Board certified OB/GYNs with both the American Association of Pro-Life Obstetricians and Gynecologists (AAPLOG) and the pro-life Charlotte Lozier Institute respond as following the decision of the Supreme Court in Dobbs and the accusation of the left that the reversal of Roe v. Wade will usher in an era where women experiencing miscarriages and ectopic pregnancies will not be allowed medical care.
“It breaks my heart that women are being made to feel scared by the misinformation out there,” said Christina Francis, MD, CEO of AAPLOG, in a CLI “fact check”:
Treatment of ectopic pregnancies or miscarriages or other life-threatening conditions in pregnancy is not the same as an abortion … In rare but tragic situations where the pregnancy puts the mother’s life at risk, there is medical procedures for compassionately separating the mother and her baby and trying to save both lives. The sole purpose of abortion is to produce a dead baby. Women deserve to be empowered with medically accurate information.

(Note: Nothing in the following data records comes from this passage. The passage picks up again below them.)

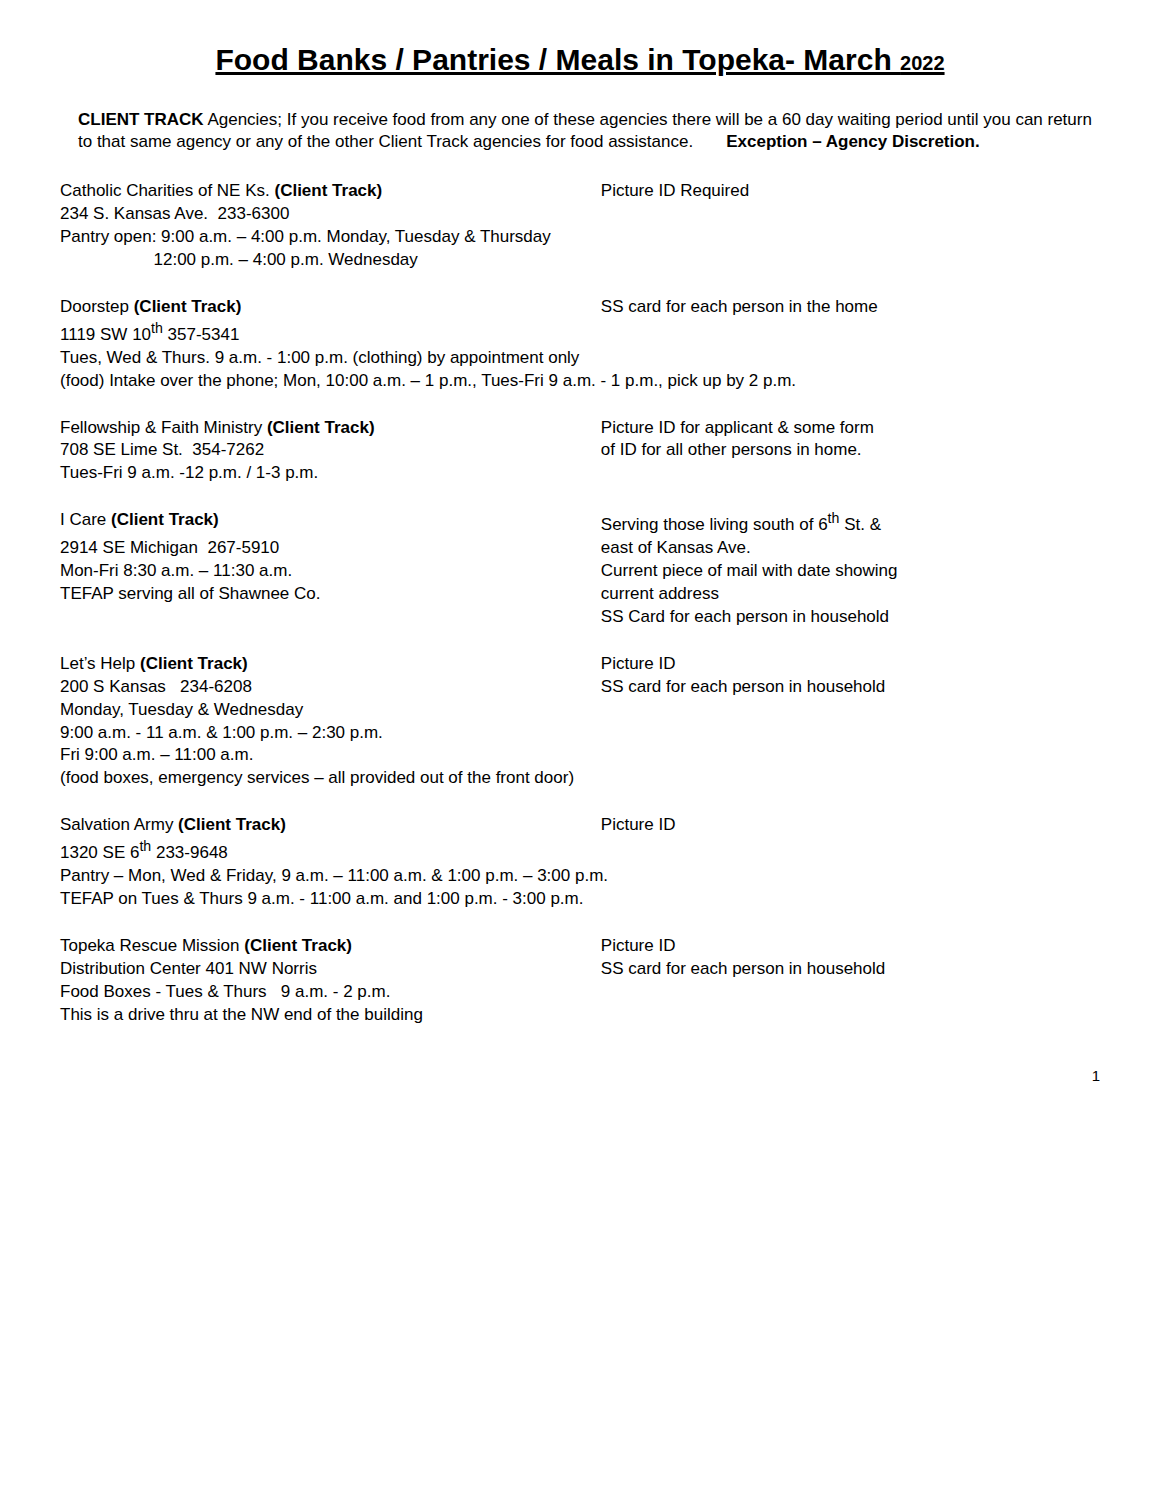Food Banks / Pantries / Meals in Topeka- March 2022
CLIENT TRACK Agencies; If you receive food from any one of these agencies there will be a 60 day waiting period until you can return to that same agency or any of the other Client Track agencies for food assistance. Exception – Agency Discretion.
Catholic Charities of NE Ks. (Client Track)
Picture ID Required
234 S. Kansas Ave. 233-6300
Pantry open: 9:00 a.m. – 4:00 p.m. Monday, Tuesday & Thursday
12:00 p.m. – 4:00 p.m. Wednesday
Doorstep (Client Track)
SS card for each person in the home
1119 SW 10th 357-5341
Tues, Wed & Thurs. 9 a.m. - 1:00 p.m. (clothing) by appointment only
(food) Intake over the phone; Mon, 10:00 a.m. – 1 p.m., Tues-Fri 9 a.m. - 1 p.m., pick up by 2 p.m.
Fellowship & Faith Ministry (Client Track)
Picture ID for applicant & some form
708 SE Lime St. 354-7262
of ID for all other persons in home.
Tues-Fri 9 a.m. -12 p.m. / 1-3 p.m.
I Care (Client Track)
Serving those living south of 6th St. &
2914 SE Michigan 267-5910
east of Kansas Ave.
Mon-Fri 8:30 a.m. – 11:30 a.m.
Current piece of mail with date showing
TEFAP serving all of Shawnee Co.
current address
SS Card for each person in household
Let’s Help (Client Track)
Picture ID
200 S Kansas 234-6208
SS card for each person in household
Monday, Tuesday & Wednesday
9:00 a.m. - 11 a.m. & 1:00 p.m. – 2:30 p.m.
Fri 9:00 a.m. – 11:00 a.m.
(food boxes, emergency services – all provided out of the front door)
Salvation Army (Client Track)
Picture ID
1320 SE 6th 233-9648
Pantry – Mon, Wed & Friday, 9 a.m. – 11:00 a.m. & 1:00 p.m. – 3:00 p.m.
TEFAP on Tues & Thurs 9 a.m. - 11:00 a.m. and 1:00 p.m. - 3:00 p.m.
Topeka Rescue Mission (Client Track)
Picture ID
Distribution Center 401 NW Norris
SS card for each person in household
Food Boxes - Tues & Thurs 9 a.m. - 2 p.m.
This is a drive thru at the NW end of the building
1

Similarly, Ingrid Skop, MD, senior fellow and director of medical affairs at CLI and author of a fact sheets in “Medical Indications for Separation of Mother and Her Unborn Child,” said Pro-life OB/GYNs routinely treat women facing “challenging and even traumatic pregnancies” without “resorting to abortion.”
“In fact, most OB/GYNs do not perform abortions, and that is good news for women’s health, because it is safer for a woman to be treated in a medical setting with access to emergency care than an abortion facility,” Skop added in a point that ties in well with the proposed amendment on the Florida ballot, as Liberty Counsel noted.
The Christian legal ministry has shed more light on the “fraudulent” amendment, observation it is “so extensive that even health or safety regulations are unsustainable. Unscrupulous abortionists will be completely unregulated.”
Liberty Counsel Chairman Mat Staver — who argued against the amendment before the Florida Supreme Court — added:
The proposed abortion amendment is the most extreme because it would repeal every law regulating abortion. Except for parental notification, no laws will apply, not even health and safety regulations.